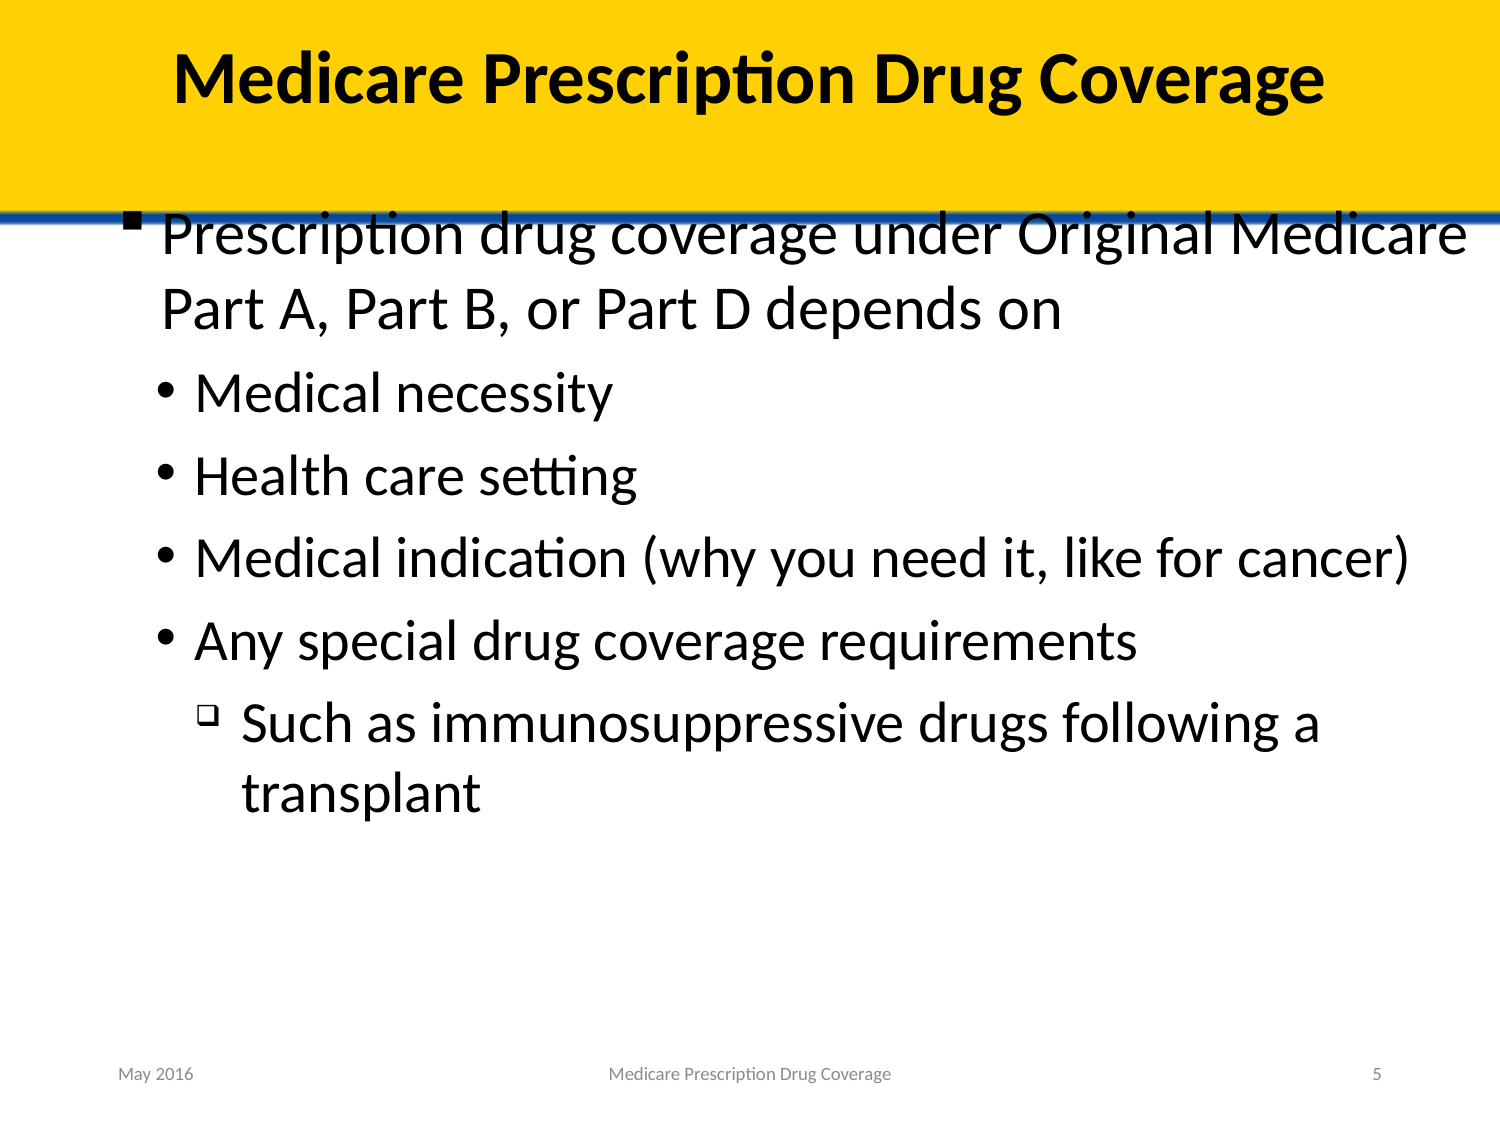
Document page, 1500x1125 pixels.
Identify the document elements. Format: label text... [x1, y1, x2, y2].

picture [0, 157, 1500, 1125]
footer Medicare Prescription Drug Coverage [496, 1042, 1004, 1103]
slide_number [103, 1042, 441, 1103]
slide_number 5 [1059, 1042, 1397, 1103]
title Medicare Prescription Drug Coverage [0, 2, 1500, 157]
list Prescription drug coverage under Original Medicare Part A, Part B, or Part D depends on Medical necessity Health care setting Medical indication (why you need it, like for cancer) Any special drug coverage requirements Such as immunosuppressive drugs following a transplant [103, 184, 1500, 1014]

§ §

| Your task |
No pictures belong in the copy; output every record exactly.

| Reply |
Document page, 1500x1125 pixels.
Identify the document elements. Format: label text... [x1, y1, x2, y2].

picture [0, 157, 1500, 1125]
footer Medicare Prescription Drug Coverage [496, 1042, 1004, 1103]
slide_number [103, 1042, 441, 1103]
slide_number 5 [1059, 1042, 1397, 1103]
title Medicare Prescription Drug Coverage [0, 2, 1500, 157]
list Prescription drug coverage under Original Medicare Part A, Part B, or Part D depends on Medical necessity Health care setting Medical indication (why you need it, like for cancer) Any special drug coverage requirements Such as immunosuppressive drugs following a transplant [103, 184, 1500, 1014]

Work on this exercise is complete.